The ability for insect to camouflage has played a very important role in their evolutionary success.
CHINA – One of the most fascinating and complex behaviors is the collection and transport of debris to avoid being seen by predators, but so far the fossil record for clarification of this behavior has been very low.
A team of researchers from the Nanjing Institute of Geology and Paleontology of the Chinese Academy of Sciences has found 35 insects carrying debris, belonging to the Cretaceous Burmese amber. Findings include lacewing larvae (Chrysopidae), Myrmeleontidae and Reduviidae as assassin bugs (Triatoma infestans), which date back over 100 million years.
According to the study published in Science Advances, this behavior requires not only the ability to recognize, collect and carry materials, but also a series of evolutionary adaptations in their morphological characteristics.
Wang Bo, lead author of the study, said that the discovery of specimens of Burmese and Lebanese amber provides additional certainty of one of the insects previously recorded in Spanish amber dating from the Mesozoic (about 105 million years ago).
The authors state in the study that these prehistoric insects used their rear as shovels to deposit on their bodies a variety of wastes, including exoskeletons of insects, grains of sand, soil dust, trichomes, fern leaves, fibers and other plant waste.

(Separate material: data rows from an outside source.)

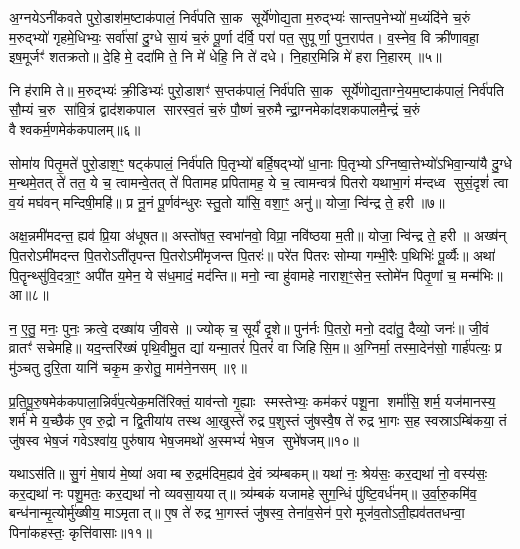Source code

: {\anuvakamend[{व॒यं यद् विꣳ॑श॒तिश्च॑॥३॥}]}

अ॒ग्नयेऽनी॑कवते पुरो॒डाश॑म॒ष्टाक॑पालं॒ निर्व॑पति सा॒क सूर्ये॑णोद्य॒ता म॒रुद्भ्यः॑ सान्तप॒नेभ्यो॑ म॒ध्यंदि॑ने च॒रुं म॒रुद्भ्यो॑ गृहमे॒धिभ्यः॒ सर्वा॑सां दु॒ग्धे सा॒यं च॒रुं पू॒र्णा द॑र्वि॒ परा॑ पत॒ सुपूर्णा॒ पुन॒राप॑त। व॒स्नेव॒ वि क्री॑णावहा॒ इष॒मूर्जꣳ॑ शतक्रतो॥ दे॒हि मे॒ ददा॑मि ते॒ नि मे॑ धेहि॒ नि ते॑ दधे। नि॒हार॒मिन्नि मे॑ हरा नि॒हारम्॥५॥

नि ह॑रामि ते॥ म॒रुद्भ्यः॑ क्री॒डिभ्यः॑ पुरो॒डाशꣳ॑ स॒प्तक॑पालं॒ निर्व॑पति सा॒क सूर्ये॑णोद्य॒ताग्ने॒यम॒ष्टाक॑पालं॒ निर्व॑पति सौ॒म्यं च॒रु सा॑वि॒त्रं द्वाद॑शकपाल सारस्व॒तं च॒रुं पौ॒ष्णं च॒रुमैन्द्रा॒ग्नमेका॑दशकपालमै॒न्द्रं च॒रुं वैश्वकर्म॒णमेक॑कपालम्॥६॥

{\anuvakamend[{ह॒रा॒ नि॒हारं॑ त्रि॒ꣳ॒शच्च॑॥४॥}]}

सोमा॑य पितृ॒मते॑ पुरो॒डाश॒ꣳ॒ षट्क॑पालं॒ निर्व॑पति पि॒तृभ्यो॑ बर्\mbox{}हि॒षद्भ्यो॑ धा॒नाः पि॒तृभ्योऽग्निष्वा॒त्तेभ्यो॑ऽभिवा॒न्या॑यै दु॒ग्धे म॒न्थमे॒तत् ते॑ तत॒ ये च॒ त्वामन्वे॒तत् ते॑ पितामह प्रपितामह॒ ये च॒ त्वामन्वत्र॑ पितरो यथाभा॒गं म॑न्दध्व सुसं॒दृशं॑ त्वा व॒यं मघ॑वन् मन्दिषी॒महि॑॥ प्र नू॒नं पू॒र्णव॑न्धुरः स्तु॒तो या॑सि॒ वशा॒ꣳ॒ अनु॑॥ योजा॒ न्वि॑न्द्र ते॒ हरी॥७॥

अक्ष॒न्नमी॑मदन्त॒ ह्यव॑ प्रि॒या अ॑धूषत॥ अस्तो॑षत॒ स्वभा॑नवो॒ विप्रा॒ नवि॑ष्ठया म॒ती॥ योजा॒ न्वि॑न्द्र ते॒ हरी॥ अख्ष॑न् पि॒तरोऽमी॑मदन्त पि॒तरोऽती॑तृपन्त पि॒तरोऽमी॑मृजन्त पि॒तरः॑॥ परे॑त पितरः सोम्या गम्भी॒रैः प॒थिभिः॑ पू॒र्व्यैः॥ अथा॑ पि॒तॄन्थ्सु॑वि॒दत्रा॒ꣳ॒ अपी॑त य॒मेन॒ ये स॑ध॒मादं॒ मद॑न्ति॥ मनो॒ न्वा हु॑वामहे नाराश॒ꣳ॒सेन॒ स्तोमे॑न पितृ॒णां च॒ मन्म॑भिः॥ आ॥८॥

न॒ ए॒तु॒ मनः॒ पुनः॒ क्रत्वे॒ दख्षा॑य जी॒वसे॥ ज्योक् च॒ सूर्यं॑ दृ॒शे॥ पुन॑र्नः पि॒तरो॒ मनो॒ ददा॑तु॒ दैव्यो॒ जनः॑॥ जी॒वं व्रातꣳ॑ सचेमहि॥ यद॒न्तरि॑ख्षं पृथि॒वीमु॒त द्यां यन्मा॒तरं॑ पि॒तरं॑ वा जिहिसि॒म॥ अ॒ग्निर्मा॒ तस्मा॒देन॑सो॒ गार्\mbox{}ह॑पत्यः॒ प्र मु॑ञ्चतु दुरि॒ता यानि॑ चकृ॒म क॒रोतु॒ माम॑ने॒नसम्॥९॥

{\anuvakamend[{हरी॒ मन्म॑भि॒रा चतु॑श्चत्वारिशच्च॥५॥}]}

प्र॒ति॒पू॒रु॒षमेक॑कपाला॒न्निर्व॑प॒त्येक॒मति॑रिक्तं॒ याव॑न्तो गृ॒ह्याः स्मस्तेभ्यः॒ कम॑करं पशू॒ना शर्मा॑सि॒ शर्म॒ यज॑मानस्य॒ शर्म॑ मे य॒च्छैक॑ ए॒व रु॒द्रो न द्वि॒तीया॑य तस्थ आ॒खुस्ते॑ रुद्र प॒शुस्तं जु॑षस्वै॒ष ते॑ रुद्र भा॒गः स॒ह स्वस्राऽम्बि॑कया॒ तं जु॑षस्व भेष॒जं गवेऽश्वा॑य॒ पुरु॑षाय भेष॒जमथो॑ अ॒स्मभ्यं॑ भेष॒ज सुभे॑षजम्॥१०॥

यथाऽस॑ति॥ सु॒गं मे॒षाय॑ मे॒ष्या॑ अवाम्ब रु॒द्रम॑दिम॒ह्यव॑ दे॒वं त्र्य॑म्बकम्॥ यथा॑ नः॒ श्रेय॑सः॒ कर॒द्यथा॑ नो॒ वस्य॑सः॒ कर॒द्यथा॑ नः पशु॒मतः॒ कर॒द्यथा॑ नो व्यवसा॒ययात्॥ त्र्य॑म्बकं यजामहे सुग॒न्धिं पु॑ष्टि॒वर्ध॑नम्॥ उ॒र्वा॒रु॒कमि॑व॒ बन्ध॑नान्मृ॒त्योर्मु॑ख्षीय॒ माऽमृतात्॥ ए॒ष ते॑ रुद्र भा॒गस्तं जु॑षस्व॒ तेना॑व॒सेन॑ प॒रो मूज॑व॒तोऽती॒ह्यव॑ततधन्वा॒ पिना॑कहस्तः॒ कृत्ति॑वासाः॥११॥

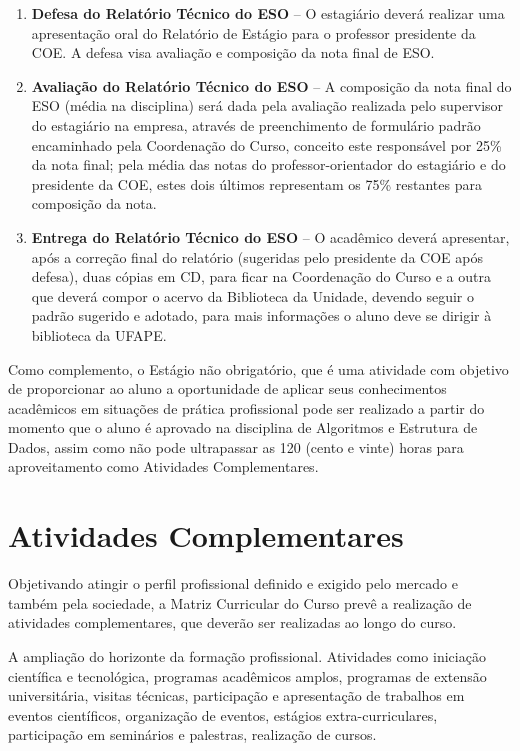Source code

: \documentclass[
	12pt,				%
	openright,			%
  oneside,     %
	a4paper,			%
	english,			%
	french,				%
	spanish,			%
	brazil				%
	]{abntex2}
\begin{document}
\begin{enumerate}
    \item \textbf{Defesa do Relatório Técnico do ESO} – O estagiário deverá realizar uma apresentação oral do Relatório de Estágio para o professor presidente da COE. A defesa visa avaliação e composição da nota final de ESO.
    \item \textbf{Avaliação do Relatório Técnico do ESO} – A composição da nota final do ESO (média na disciplina) será dada pela avaliação realizada pelo supervisor do estagiário na empresa, através de preenchimento de formulário padrão encaminhado pela Coordenação do Curso, conceito este responsável por 25\% da nota final; pela média das notas do professor-orientador do estagiário e do presidente da COE, estes dois últimos representam os 75\% restantes para composição da nota.
    \item \textbf{Entrega do Relatório Técnico do ESO} – O acadêmico deverá apresentar, após a correção final do relatório (sugeridas pelo presidente da COE após defesa), duas cópias em CD, para ficar na Coordenação do Curso e a outra que deverá compor o acervo da Biblioteca da Unidade, devendo seguir o padrão sugerido e adotado, para mais informações o aluno deve se dirigir à biblioteca da UFAPE.
\end{enumerate}

Como complemento, o Estágio não obrigatório, que é uma atividade com objetivo de proporcionar ao aluno a oportunidade de aplicar seus conhecimentos acadêmicos em situações de prática profissional pode ser realizado a partir do momento que o aluno é aprovado na disciplina de Algoritmos e Estrutura de Dados, assim como não pode ultrapassar as 120 (cento e vinte) horas para aproveitamento como Atividades Complementares.

\section{Atividades Complementares}

Objetivando atingir o perfil profissional definido e exigido pelo mercado e
também pela sociedade, a Matriz Curricular do Curso prevê a realização de
atividades complementares, que deverão ser realizadas ao longo do curso. 

A ampliação do horizonte da formação profissional. Atividades como iniciação
científica e tecnológica, programas acadêmicos amplos, programas de extensão
universitária, visitas técnicas, participação e apresentação de trabalhos em
eventos científicos, organização de eventos, estágios extra-curriculares,
participação em seminários e palestras, realização de cursos.
\end{document}

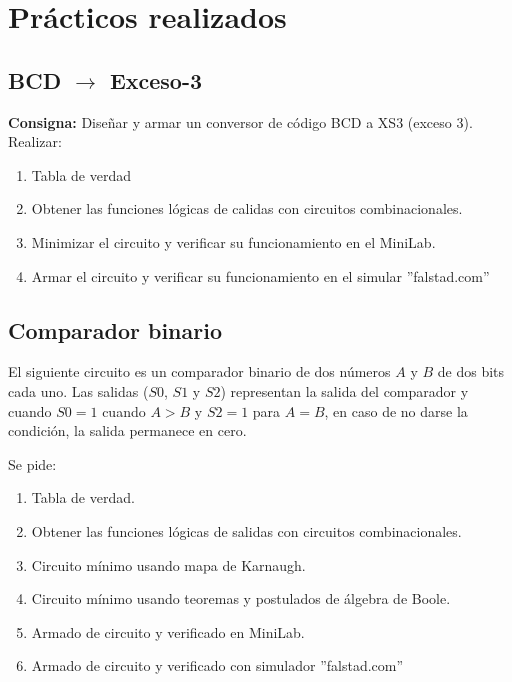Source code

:\section{Prácticos realizados}
\subsection{BCD $\rightarrow$ Exceso-3}
\textbf{Consigna:}
Diseñar y armar un conversor de código BCD a XS3 (exceso 3). Realizar: \begin{enumerate} \item Tabla de verdad \item Obtener las funciones lógicas de calidas con circuitos combinacionales. \item Minimizar el circuito y verificar su funcionamiento en el MiniLab. \item Armar el circuito y verificar su funcionamiento en el simular ''falstad.com'' \end{enumerate}

\subsection{Comparador binario}

El siguiente circuito es un comparador binario de dos números $A$ y $B$ de dos bits cada uno. Las salidas ($S0$, $S1$ y $S2$) representan la salida del comparador y cuando $S0 = 1$ cuando $A>B$ y $S2 = 1$ para $A = B$, en caso de no darse la condición, la salida permanece en cero.

\begin{center}
 \end{center}

Se pide:
\begin{enumerate} \item Tabla de verdad. \item Obtener las funciones lógicas de salidas con circuitos combinacionales. \item Circuito mínimo usando mapa de Karnaugh. \item Circuito mínimo usando teoremas y postulados de álgebra de Boole. \item Armado de circuito y verificado en MiniLab. \item Armado de circuito y verificado con simulador ''falstad.com'' \end{enumerate}
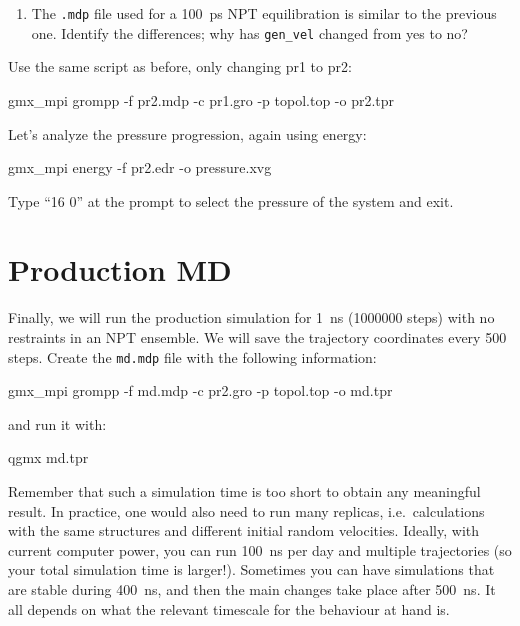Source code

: \documentclass[10pt]{article}
\begin{document}
\begin{summary}
    \begin{enumerate}[leftmargin=0.6cm]
        \renewcommand{\labelenumi}{Q\arabic{enumi}.}
        \setcounter{enumi}{8}
        \item The \texttt{.mdp} file used for a 100~ps NPT equilibration is similar to the previous one. Identify the differences; why has \texttt{gen\_vel} changed from yes to no?
    \end{enumerate}
\end{summary}

Use the same script as before, only changing pr1 to pr2:

\begin{cmdline}
gmx_mpi grompp -f pr2.mdp -c pr1.gro -p topol.top -o pr2.tpr
\end{cmdline}

Let's analyze the pressure progression, again using energy:
\begin{cmdline}
gmx_mpi energy -f pr2.edr -o pressure.xvg
\end{cmdline}

Type ``16 0'' at the prompt to select the pressure of the system and exit. 


\section{Production MD}
Finally,  we will run the production simulation for 1~ns (1000000 steps) with no restraints in an NPT ensemble. We will save the trajectory coordinates every 500 steps. Create the \texttt{md.mdp} file with the following information:
 
\begin{cmdline}
gmx_mpi grompp -f md.mdp -c pr2.gro -p topol.top -o md.tpr
\end{cmdline}

and run it with:

\begin{cmdline}
qgmx md.tpr
\end{cmdline}

Remember that such a simulation time is too short to obtain any meaningful result. In practice, one would also need to run many replicas, i.e.\ calculations with the same structures and different initial random velocities. Ideally, with current computer power, you can run 100~ns per day and multiple trajectories (so your total simulation time is larger!). Sometimes you can have simulations that are stable during 400~ns, and then the main changes take place after 500~ns. It all depends on what the relevant timescale for the behaviour at hand is.
\end{document}
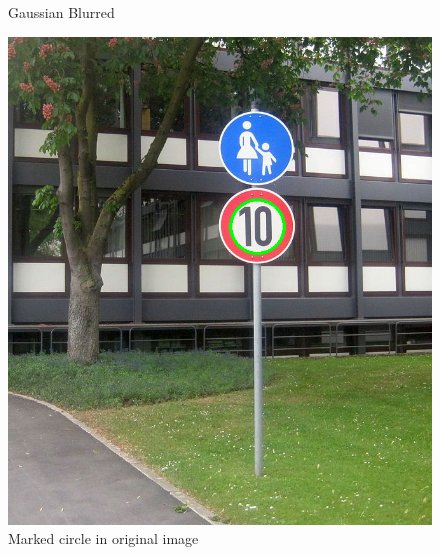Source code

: \begin{figure}[H]
	\caption{Gaussian Blurred}\label{fig:combined_blurred}
	\endminipage\hfill
	\includegraphics[width=\linewidth]{images/detectedcirclescircle.png}
	\caption{Marked circle in original image}\label{fig:detectedcircles}
	\endminipage
	
\end{figure}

He further explained that this behavior not only helps them camouflage when stalk their prey, but also hides them from predators and provides a protective physical barrier against attack.
The results settle the evidence that camouflage is a widespread behavior since at least the mid-Cretaceous and provides a view of the close relationship between plants and insects.
These debris-carrying insects are commonly related habitats angiosperm plants. However, the findings in this study suggest that this behavior had spread before the appearance of flowering plants in the world, Wang said.
Most lacewing larvae found itself carted trichomes Gleicheniaceae ferns, important components of a wide variety of floras kind in the world since the mid-Cretaceous.
The frequent occurrence of these trichomes in Burmese amber suggests that there were a number of forest fires during the time when amber was deposited in this area, since it is believed that the ferns are among the first to emerge after a forest fire.